UNE VIE PAYSANNE, ÉPISODE 58, la mort du vieux grincheux

chez son père hameau de Pilfroid

Commune de Verdelot

1879

Il faut bien dire que j’en avais un peu honte de ce vieux grincheux et je l’avoue, alors qu ‘il était couché sur son lit de misère je ne lui jetais guère de regards compatissants.

Oui ce vieux bonhomme que j’appelais père me faisait honte, sale, dépenaillé, mal habillé, la chemise toujours sortie du pantalon, la braguette ouverte. Il se traînait lamentablement d’un pas lent appuyé sur sa canne. Cette dernière nous semblait toujours sur le point de céder et de le faire choir.
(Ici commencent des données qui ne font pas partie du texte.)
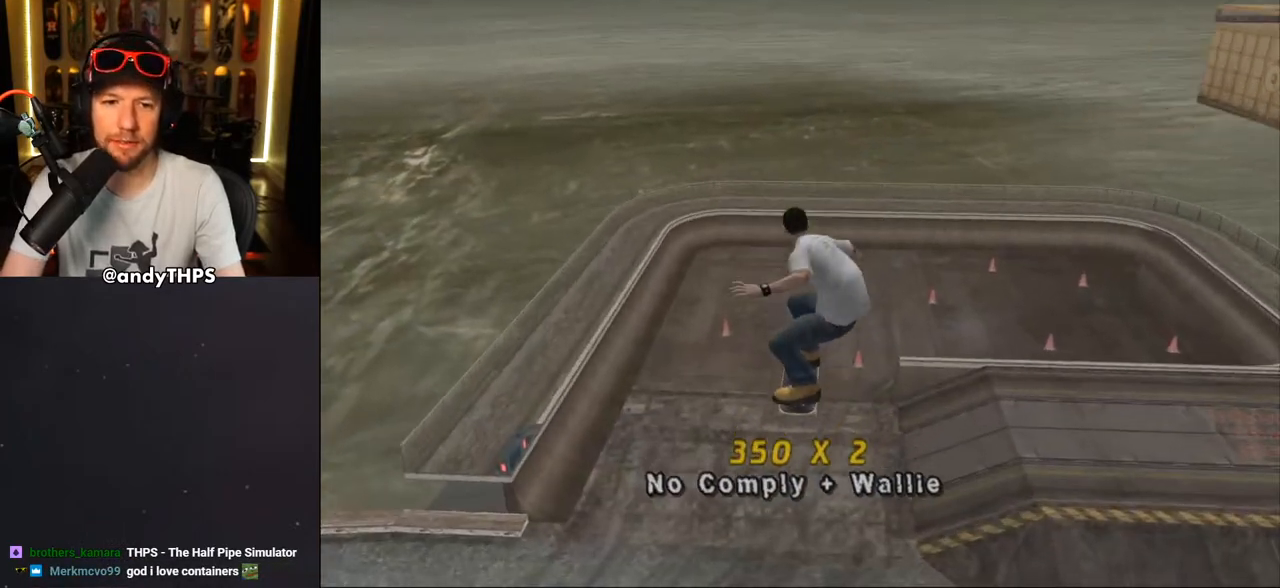
{"buttons": [], "left_stick": "center", "right_stick": "down-right", "events": []}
Il n’avait plus toute sa tête, disait des sornettes aux gens qui passaient.

Il venait aussi à s’oublier, mon dieu quelle répugnance et quelle déchéance, lui le tuilier de l’Aulnoy, homme fier, héritier des guerriers gaulois qui s’installèrent le long du Morin.

Ma femme Marie Louise avait charge de faire sa lessive, mais les chemises pisseuses et les frocs merdeux de son beau père étaient presque trop pour elle. Il fallait que je gueule pour qu’elle obtempère à faire cette buée répugnante.
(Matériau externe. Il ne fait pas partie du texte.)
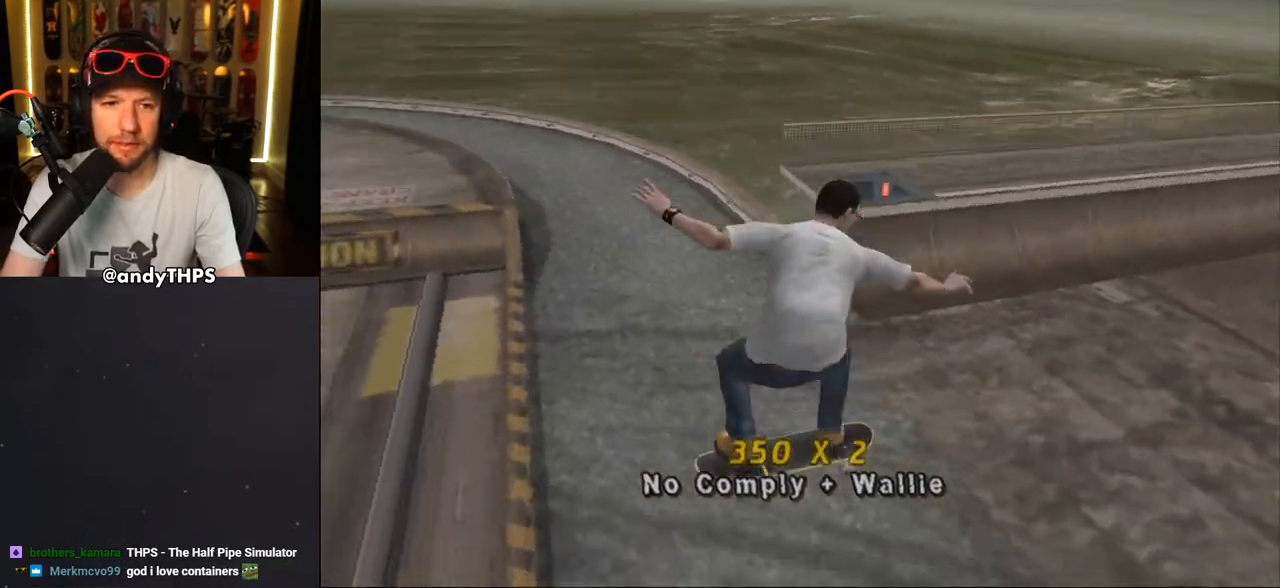
{"buttons": ["DPAD_DOWN", "DPAD_LEFT"], "left_stick": "center", "right_stick": "down-right", "events": [[250, "DPAD_LEFT", "down"], [300, "DPAD_DOWN", "down"]]}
Nous avions honte de l’auteur de nos jours mais en même temps nous aurions eu honte de ne pas nous en occuper.

D’ailleurs un sermon à l’église rappela à mon épouse que nous devions de nous occuper de nos vieux. Le rouge lui était monté aux joues et elle était rentrée en pleurant certaine que le curé l’avait ciblée devant l’assemblée.

Maintenant grabataire, nous savions qu’il allait mourir, mais dans combien de temps. Je n’avais pas que cela à faire, le travail n’attendait pas.

Marie Augustine le veillait mais elle aussi avait des tâches qu’elle ne pouvait ignorer. Puis elle n’était pas très attentionnée avec lui, le rudoyait, lui fourrait de force sa nourriture dans la bouche et le laissait dans sa merde plus longtemps qu’elle n’aurait du.

Heureusement ma tante Marie Louise vieille peau décharnée, incapable de fournir un travail s’était opportunément proposée à s’occuper de son frère.

Elle n’avait rien à en retirer ce n’était pas elle qui hériterait du magot alors je ne savais pourquoi elle s’en occupait.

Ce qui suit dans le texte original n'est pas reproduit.